EXERCISE: Return all the data verbatim but without images.

Segment Start: GIVEN DATA

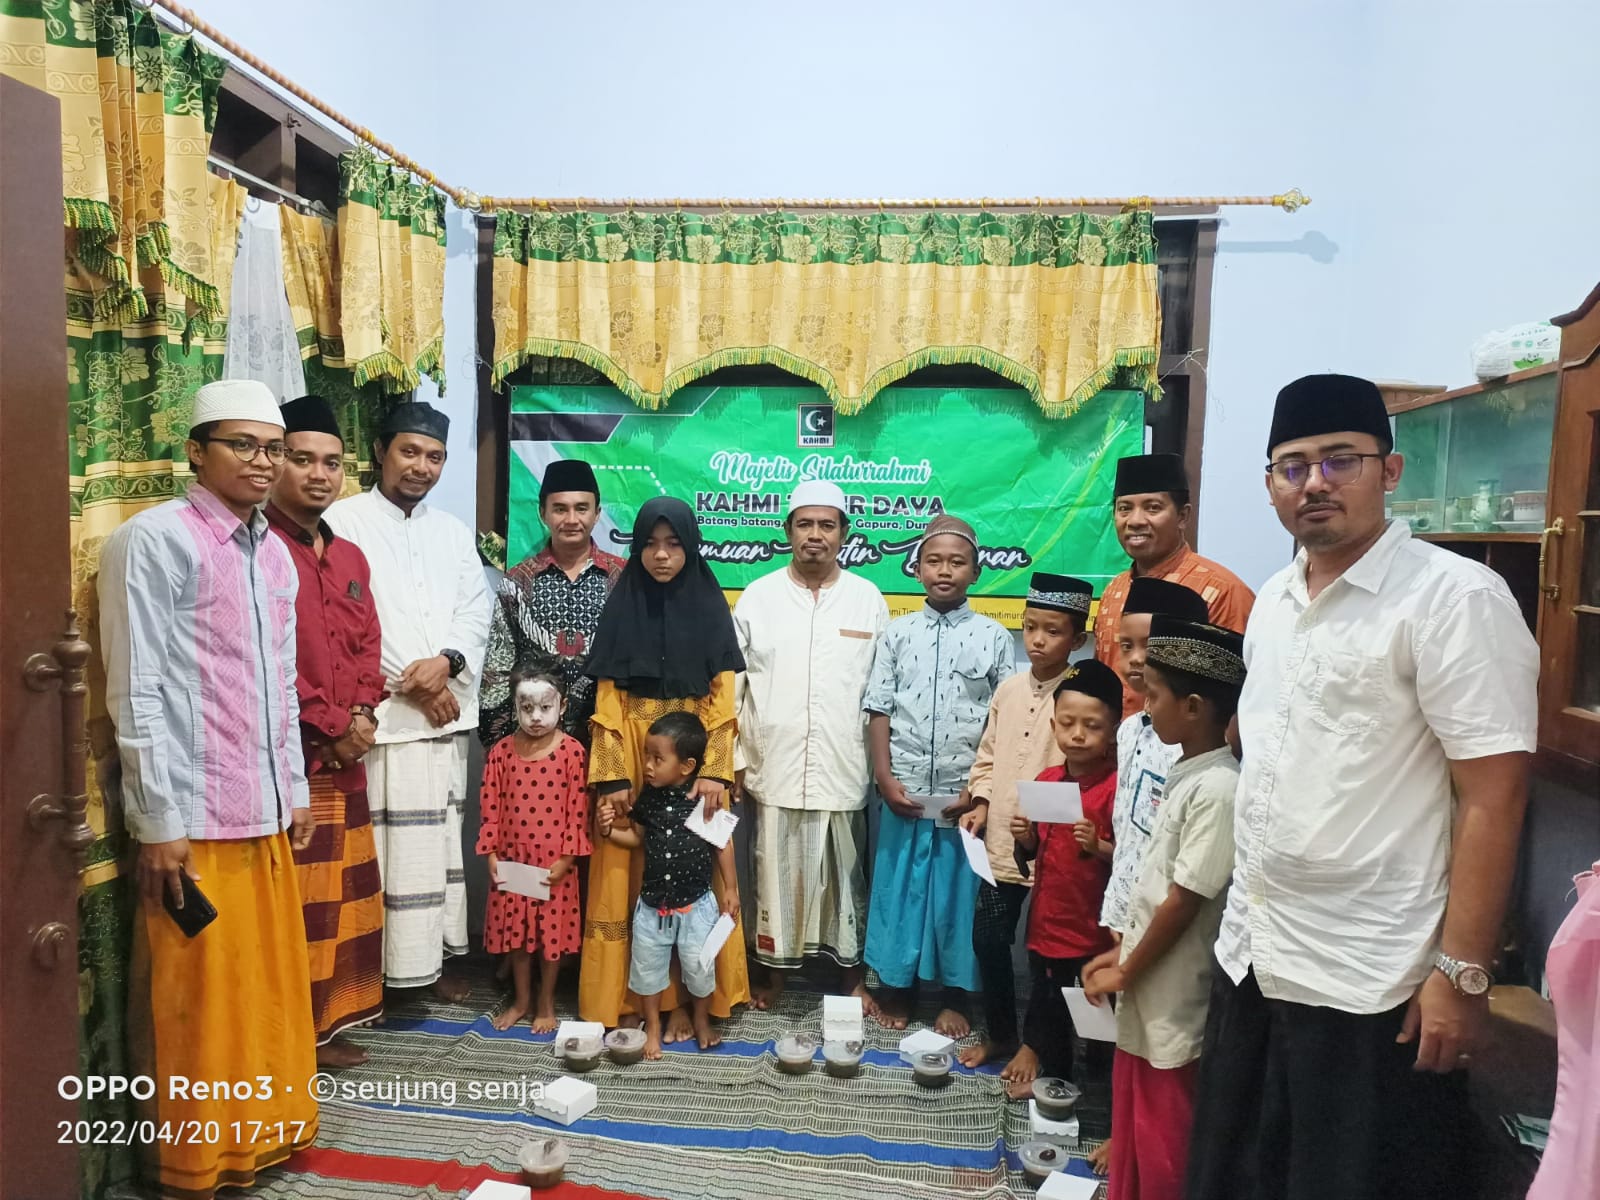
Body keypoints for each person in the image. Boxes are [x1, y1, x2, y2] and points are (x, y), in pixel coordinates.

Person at [1184, 374, 1540, 1200]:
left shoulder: (1454, 600)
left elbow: (1494, 799)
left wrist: (1463, 974)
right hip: (1256, 957)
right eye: (1292, 466)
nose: (1315, 483)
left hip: (1372, 977)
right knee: (1240, 1177)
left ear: (1391, 470)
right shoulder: (1272, 601)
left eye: (1340, 460)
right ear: (1271, 484)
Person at [99, 379, 319, 1197]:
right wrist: (156, 819)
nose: (264, 463)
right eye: (245, 445)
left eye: (275, 449)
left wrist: (293, 787)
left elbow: (280, 686)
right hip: (191, 815)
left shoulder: (274, 552)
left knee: (261, 993)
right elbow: (138, 688)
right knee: (201, 1003)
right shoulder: (152, 542)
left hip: (260, 809)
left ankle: (263, 1135)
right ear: (197, 450)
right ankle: (195, 1161)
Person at [325, 401, 492, 1001]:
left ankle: (430, 965)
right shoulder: (341, 523)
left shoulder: (449, 531)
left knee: (439, 852)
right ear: (379, 451)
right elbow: (345, 623)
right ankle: (378, 977)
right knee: (385, 854)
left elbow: (476, 610)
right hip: (384, 725)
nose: (422, 466)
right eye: (410, 451)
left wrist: (447, 663)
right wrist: (414, 682)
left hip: (442, 721)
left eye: (435, 456)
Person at [1084, 617, 1243, 1200]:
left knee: (1164, 1122)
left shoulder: (1220, 788)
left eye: (1154, 696)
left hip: (1176, 983)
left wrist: (1129, 966)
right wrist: (1123, 952)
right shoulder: (1189, 771)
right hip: (1148, 971)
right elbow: (1156, 892)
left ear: (1195, 706)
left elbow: (1184, 901)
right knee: (1133, 1103)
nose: (1146, 708)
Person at [578, 497, 750, 1038]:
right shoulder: (622, 602)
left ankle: (691, 1003)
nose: (660, 556)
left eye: (673, 544)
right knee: (626, 874)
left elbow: (723, 704)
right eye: (650, 544)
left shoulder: (709, 605)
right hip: (633, 757)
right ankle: (629, 1002)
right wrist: (613, 778)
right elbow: (607, 703)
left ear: (691, 547)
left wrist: (715, 772)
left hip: (694, 760)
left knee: (696, 883)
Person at [732, 479, 890, 1011]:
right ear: (788, 532)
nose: (815, 536)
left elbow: (881, 689)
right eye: (805, 524)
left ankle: (849, 979)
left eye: (827, 525)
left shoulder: (867, 599)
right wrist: (731, 760)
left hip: (844, 765)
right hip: (772, 763)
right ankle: (772, 976)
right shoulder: (759, 595)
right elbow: (733, 685)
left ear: (844, 534)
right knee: (773, 877)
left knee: (845, 880)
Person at [266, 393, 386, 1069]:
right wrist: (334, 725)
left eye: (331, 462)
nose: (318, 474)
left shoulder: (351, 560)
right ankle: (292, 1038)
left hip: (349, 756)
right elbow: (274, 662)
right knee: (300, 909)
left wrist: (364, 716)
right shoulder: (263, 553)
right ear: (277, 463)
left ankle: (329, 1027)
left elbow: (368, 644)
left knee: (345, 904)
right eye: (302, 458)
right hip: (296, 764)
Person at [862, 514, 1015, 1035]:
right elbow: (878, 708)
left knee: (956, 900)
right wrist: (883, 778)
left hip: (962, 800)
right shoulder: (897, 633)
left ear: (976, 571)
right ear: (916, 567)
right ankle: (898, 988)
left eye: (956, 562)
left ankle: (956, 997)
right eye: (933, 561)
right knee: (899, 896)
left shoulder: (993, 637)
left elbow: (1004, 718)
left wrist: (979, 793)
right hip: (903, 790)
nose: (944, 571)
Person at [957, 572, 1093, 1073]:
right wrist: (981, 802)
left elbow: (1088, 771)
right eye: (1031, 627)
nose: (1037, 640)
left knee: (1047, 955)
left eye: (1052, 631)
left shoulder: (1082, 696)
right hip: (1000, 841)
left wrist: (1044, 827)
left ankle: (1038, 1045)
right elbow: (988, 756)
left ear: (1077, 639)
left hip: (1056, 850)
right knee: (989, 938)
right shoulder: (1011, 689)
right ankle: (1000, 1034)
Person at [1005, 659, 1123, 1098]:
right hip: (1048, 920)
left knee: (1098, 1011)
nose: (1077, 735)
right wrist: (1026, 837)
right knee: (1050, 1000)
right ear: (1053, 725)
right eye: (1068, 723)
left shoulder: (1116, 788)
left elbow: (1131, 862)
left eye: (1091, 726)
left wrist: (1099, 846)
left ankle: (1102, 1080)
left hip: (1093, 929)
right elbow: (1036, 853)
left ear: (1113, 730)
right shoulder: (1048, 780)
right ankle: (1054, 1080)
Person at [597, 712, 741, 1058]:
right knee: (647, 971)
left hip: (697, 905)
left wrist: (732, 889)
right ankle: (654, 1028)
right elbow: (637, 838)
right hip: (651, 906)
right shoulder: (648, 797)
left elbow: (722, 843)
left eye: (657, 758)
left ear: (687, 766)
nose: (647, 765)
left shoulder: (702, 798)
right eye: (647, 755)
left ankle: (702, 1019)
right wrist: (608, 832)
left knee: (700, 969)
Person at [1093, 454, 1255, 718]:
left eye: (1152, 507)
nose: (1134, 520)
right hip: (1115, 751)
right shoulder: (1114, 591)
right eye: (1124, 508)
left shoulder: (1222, 592)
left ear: (1183, 515)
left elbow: (1238, 700)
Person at [481, 458, 625, 747]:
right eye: (560, 509)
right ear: (542, 513)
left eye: (581, 508)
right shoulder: (518, 582)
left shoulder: (623, 580)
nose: (571, 520)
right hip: (533, 743)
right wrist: (498, 743)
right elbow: (498, 668)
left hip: (606, 744)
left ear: (597, 514)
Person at [477, 668, 590, 1032]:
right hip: (513, 863)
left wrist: (567, 858)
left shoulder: (573, 753)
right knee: (518, 939)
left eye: (545, 707)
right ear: (515, 708)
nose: (536, 717)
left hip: (554, 864)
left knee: (549, 939)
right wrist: (492, 853)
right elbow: (490, 807)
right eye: (527, 708)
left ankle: (545, 1003)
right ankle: (522, 1000)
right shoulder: (500, 754)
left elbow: (578, 811)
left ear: (563, 706)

Segment End: GIVEN DATA

SOLUTION:
Body keypoints for each person in the image. Boxes are [x1, y1, x2, y2] and points are (x, y), in pixel coordinates.

Person at [1184, 374, 1540, 1200]:
left shoulder: (1454, 600)
left elbow: (1494, 799)
left wrist: (1463, 974)
right hip: (1256, 957)
right eye: (1292, 466)
nose: (1315, 483)
left hip: (1372, 977)
right knee: (1240, 1177)
left ear: (1391, 470)
right shoulder: (1272, 601)
left eye: (1340, 460)
right ear: (1271, 484)
Person at [99, 379, 319, 1197]:
right wrist: (156, 819)
nose: (264, 463)
right eye: (245, 445)
left eye: (275, 449)
left wrist: (293, 787)
left elbow: (280, 686)
right hip: (191, 815)
left shoulder: (274, 552)
left knee: (261, 993)
right elbow: (138, 688)
right knee: (201, 1003)
right shoulder: (152, 542)
left hip: (260, 809)
left ankle: (263, 1135)
right ear: (197, 450)
right ankle: (195, 1161)
Person at [325, 401, 492, 1001]:
left ankle: (430, 965)
right shoulder: (341, 523)
left shoulder: (449, 531)
left knee: (439, 852)
right ear: (379, 451)
right elbow: (345, 623)
right ankle: (378, 977)
right knee: (385, 854)
left elbow: (476, 610)
right hip: (384, 725)
nose: (422, 466)
right eye: (410, 451)
left wrist: (447, 663)
right wrist: (414, 682)
left hip: (442, 721)
left eye: (435, 456)
Person at [1084, 617, 1243, 1200]:
left knee: (1164, 1122)
left shoulder: (1220, 788)
left eye: (1154, 696)
left hip: (1176, 983)
left wrist: (1129, 966)
right wrist: (1123, 952)
right shoulder: (1189, 771)
right hip: (1148, 971)
right elbow: (1156, 892)
left ear: (1195, 706)
left elbow: (1184, 901)
right knee: (1133, 1103)
nose: (1146, 708)
Person at [578, 497, 750, 1038]:
right shoulder: (622, 602)
left ankle: (691, 1003)
nose: (660, 556)
left eye: (673, 544)
right knee: (626, 874)
left elbow: (723, 704)
right eye: (650, 544)
left shoulder: (709, 605)
right hip: (633, 757)
right ankle: (629, 1002)
right wrist: (613, 778)
right elbow: (607, 703)
left ear: (691, 547)
left wrist: (715, 772)
left hip: (694, 760)
left knee: (696, 883)
Person at [732, 479, 890, 1011]:
right ear: (788, 532)
nose: (815, 536)
left elbow: (881, 689)
right eye: (805, 524)
left ankle: (849, 979)
left eye: (827, 525)
left shoulder: (867, 599)
right wrist: (731, 760)
left hip: (844, 765)
right hip: (772, 763)
right ankle: (772, 976)
right shoulder: (759, 595)
right elbow: (733, 685)
left ear: (844, 534)
right knee: (773, 877)
left knee: (845, 880)
Person at [266, 393, 386, 1069]:
right wrist: (334, 725)
left eye: (331, 462)
nose: (318, 474)
left shoulder: (351, 560)
right ankle: (292, 1038)
left hip: (349, 756)
right elbow: (274, 662)
right knee: (300, 909)
left wrist: (364, 716)
right shoulder: (263, 553)
right ear: (277, 463)
left ankle: (329, 1027)
left elbow: (368, 644)
left knee: (345, 904)
right eye: (302, 458)
right hip: (296, 764)
Person at [862, 514, 1015, 1035]:
right elbow: (878, 708)
left knee: (956, 900)
right wrist: (883, 778)
left hip: (962, 800)
right shoulder: (897, 633)
left ear: (976, 571)
right ear: (916, 567)
right ankle: (898, 988)
left eye: (956, 562)
left ankle: (956, 997)
right eye: (933, 561)
right knee: (899, 896)
left shoulder: (993, 637)
left elbow: (1004, 718)
left wrist: (979, 793)
right hip: (903, 790)
nose: (944, 571)
Person at [957, 572, 1093, 1073]:
right wrist: (981, 802)
left elbow: (1088, 771)
right eye: (1031, 627)
nose: (1037, 640)
left knee: (1047, 955)
left eye: (1052, 631)
left shoulder: (1082, 696)
right hip: (1000, 841)
left wrist: (1044, 827)
left ankle: (1038, 1045)
right elbow: (988, 756)
left ear: (1077, 639)
left hip: (1056, 850)
right knee: (989, 938)
right shoulder: (1011, 689)
right ankle: (1000, 1034)
Person at [1005, 659, 1123, 1098]:
right hip: (1048, 920)
left knee: (1098, 1011)
nose: (1077, 735)
right wrist: (1026, 837)
right knee: (1050, 1000)
right ear: (1053, 725)
right eye: (1068, 723)
left shoulder: (1116, 788)
left elbow: (1131, 862)
left eye: (1091, 726)
left wrist: (1099, 846)
left ankle: (1102, 1080)
left hip: (1093, 929)
right elbow: (1036, 853)
left ear: (1113, 730)
right shoulder: (1048, 780)
right ankle: (1054, 1080)
Person at [597, 712, 741, 1058]:
right knee: (647, 971)
left hip: (697, 905)
left wrist: (732, 889)
right ankle: (654, 1028)
right elbow: (637, 838)
right hip: (651, 906)
right shoulder: (648, 797)
left elbow: (722, 843)
left eye: (657, 758)
left ear: (687, 766)
nose: (647, 765)
left shoulder: (702, 798)
right eye: (647, 755)
left ankle: (702, 1019)
right wrist: (608, 832)
left knee: (700, 969)
Person at [1093, 454, 1255, 718]:
left eye: (1152, 507)
nose: (1134, 520)
right hip: (1115, 751)
right shoulder: (1114, 591)
right eye: (1124, 508)
left shoulder: (1222, 592)
left ear: (1183, 515)
left elbow: (1238, 700)
Person at [481, 458, 625, 747]:
right eye: (560, 509)
right ear: (542, 513)
left eye: (581, 508)
right shoulder: (518, 582)
left shoulder: (623, 580)
nose: (571, 520)
right hip: (533, 743)
right wrist: (498, 743)
right elbow: (498, 668)
left hip: (606, 744)
left ear: (597, 514)
Person at [477, 668, 590, 1032]:
right hip: (513, 863)
left wrist: (567, 858)
left shoulder: (573, 753)
right knee: (518, 939)
left eye: (545, 707)
right ear: (515, 708)
nose: (536, 717)
left hip: (554, 864)
left knee: (549, 939)
right wrist: (492, 853)
right elbow: (490, 807)
right eye: (527, 708)
left ankle: (545, 1003)
right ankle: (522, 1000)
right shoulder: (500, 754)
left elbow: (578, 811)
left ear: (563, 706)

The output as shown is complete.